Dr Murphy says the treatment could one day be used alongside existing medicines as a co-therapy for people battling drug-resistant infections. Interferon gamma is already used in hospitals, given intravenously to patients with sepsis. It is possible that a drug version could be developed. However, experts urge caution.
Jenna Macciochi, an immunologist and honorary lecturer at the University of Sussex, described the research as biologically sound but stressed it remains at an early, laboratory-based stage. 'Interferon gamma is a naturally occurring immune-signalling molecule, but if you amplify immune activity too much, there is potential for excessive inflammation or tissue damage,' she says. In clinical settings, interferon gamma therapies have previously been linked to side-effects including flu-like symptoms, fatigue, fever, headaches, and muscle aches. There could also be risks of triggering or worsening autoimmune conditions in some patients.

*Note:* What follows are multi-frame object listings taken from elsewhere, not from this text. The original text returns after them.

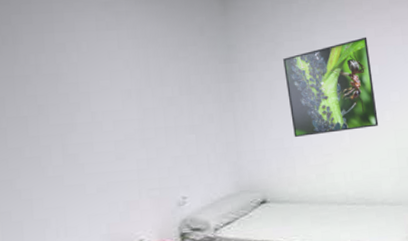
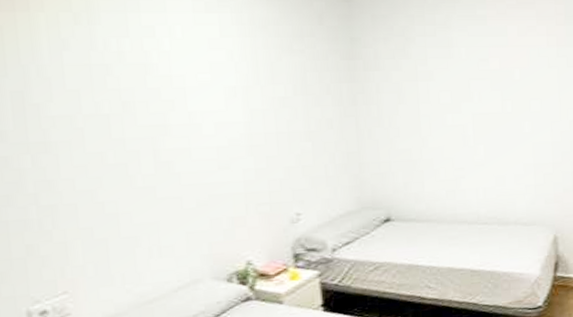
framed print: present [283,37,379,137] -> none [414,35,516,148]

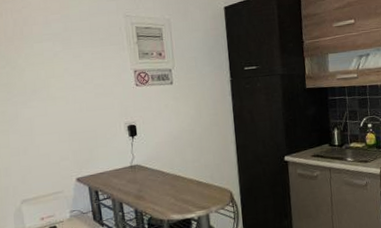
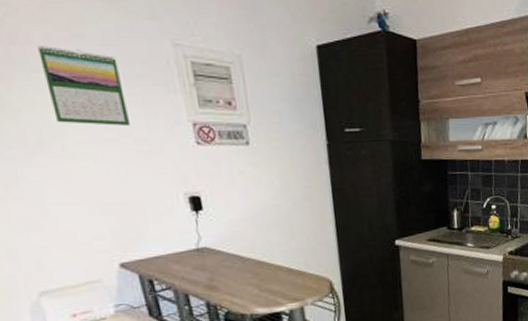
calendar: none [40,25,93,77] -> present [37,45,131,127]

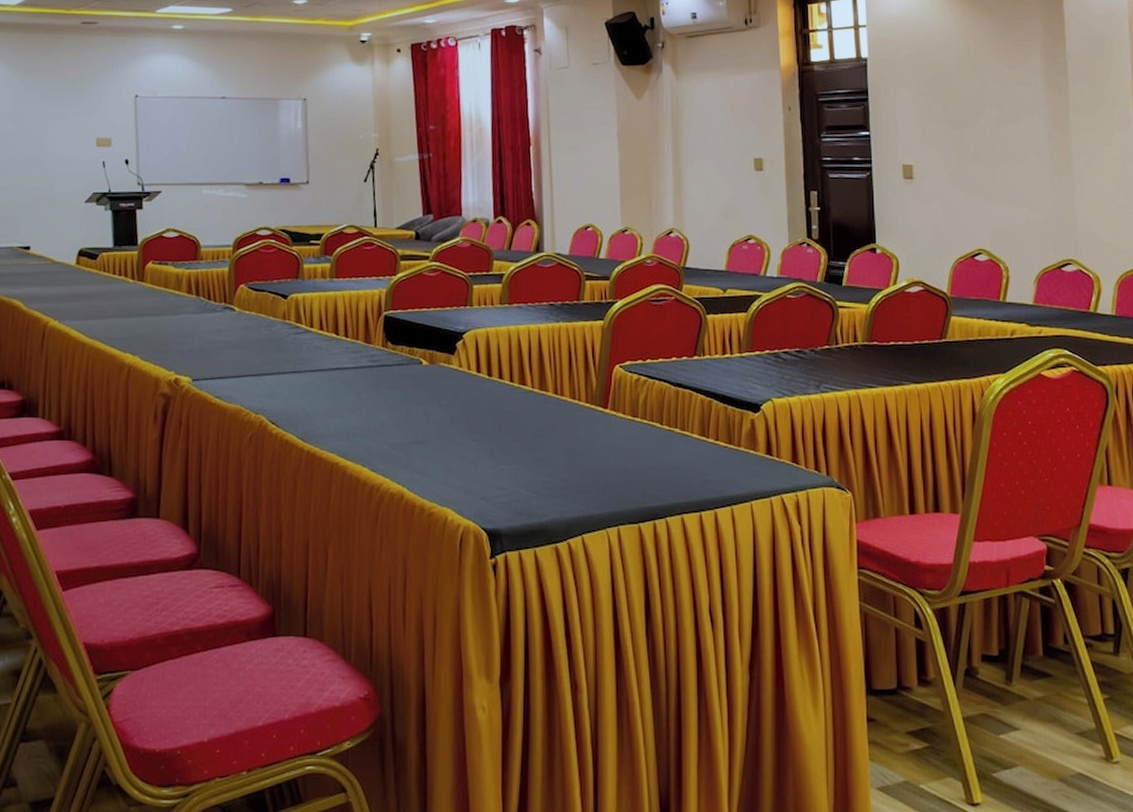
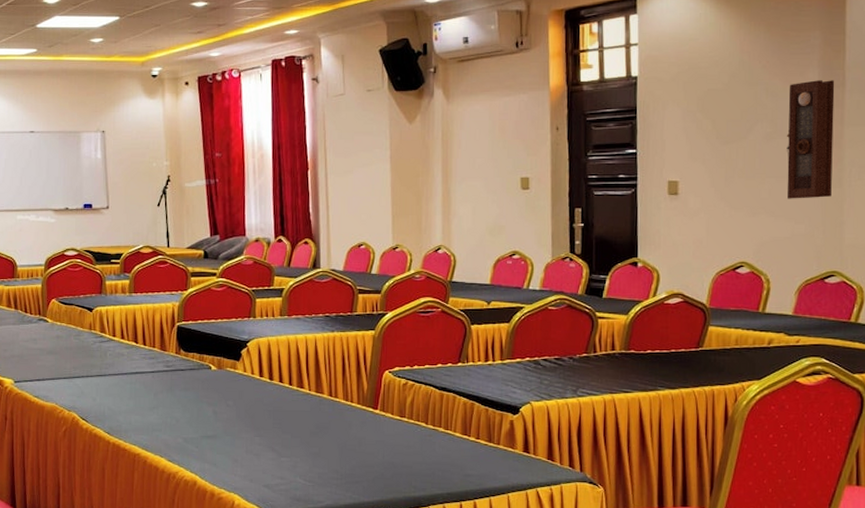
pendulum clock: none [1014,67,1062,185] -> present [787,80,835,199]

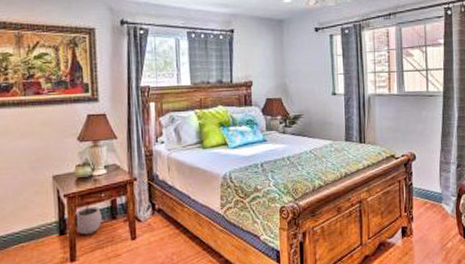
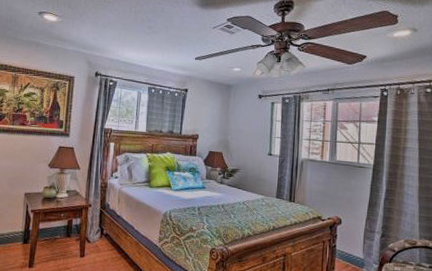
plant pot: present [74,203,102,235] -> none [36,220,59,247]

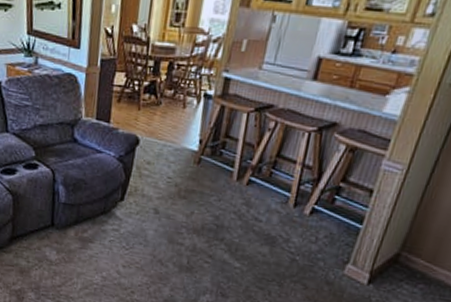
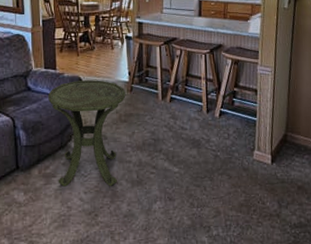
side table: none [95,139,192,266] -> present [48,80,126,187]

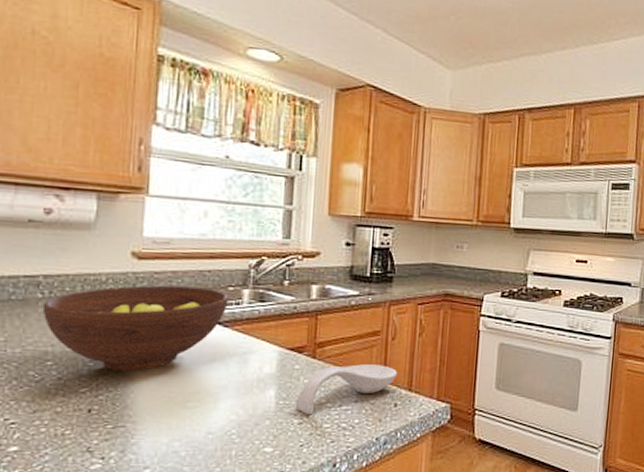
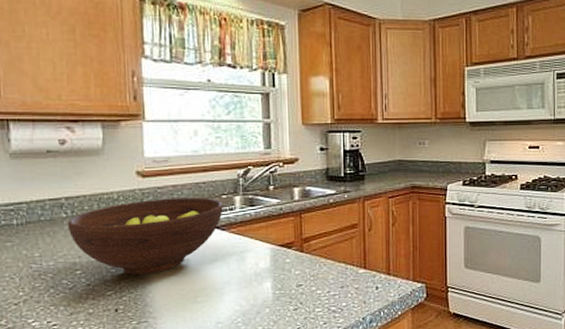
spoon rest: present [295,364,398,415] -> none [289,254,377,302]

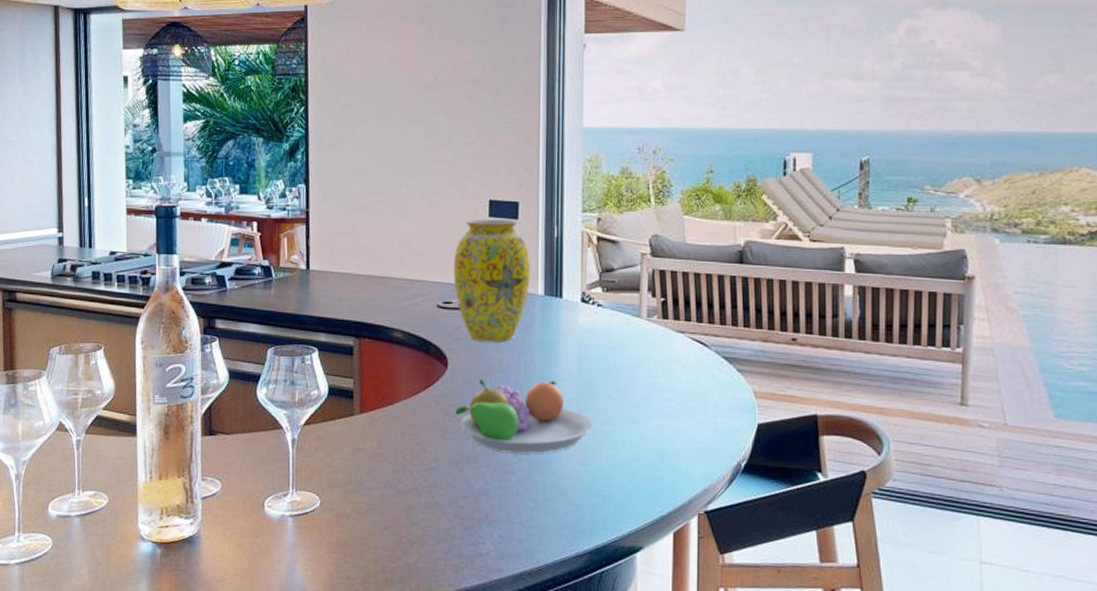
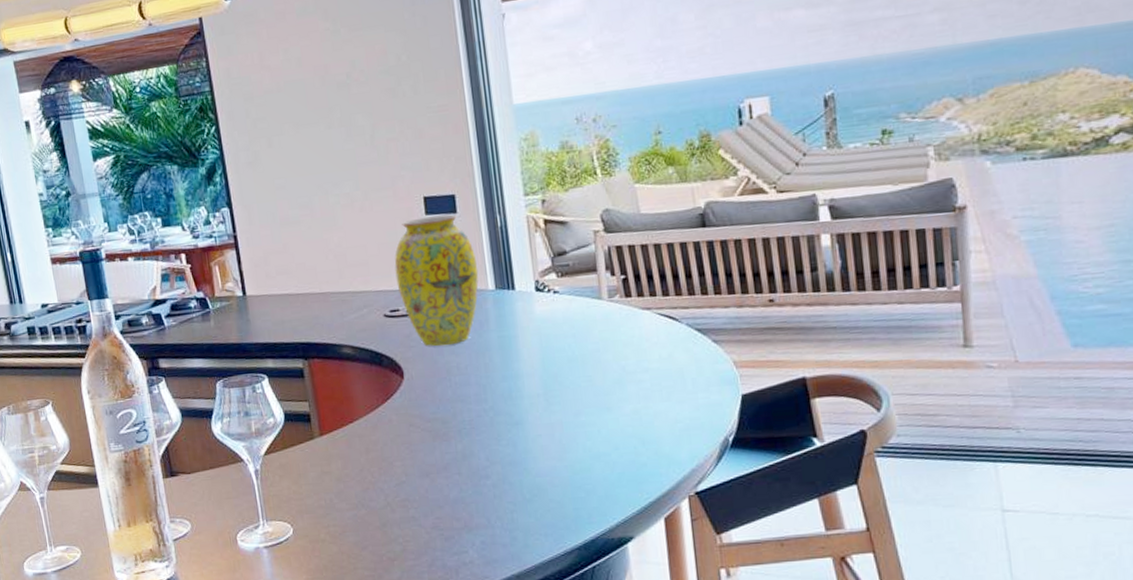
fruit bowl: present [455,379,593,454] -> none [418,377,565,457]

Dr Macciochi says the approach could be part of a promising broader movement towards so-called host-directed therapies, treatments that help the body fight infection in smarter, more targeted ways. Louise Nicholas, head of operations at the charity AMR Action UK, welcomed the research. 'Exploring ways to support the body's own ability to fight infection could, over time, lead to more effective and longer-lasting solutions for patients, while reducing our reliance on antibiotics,' she says.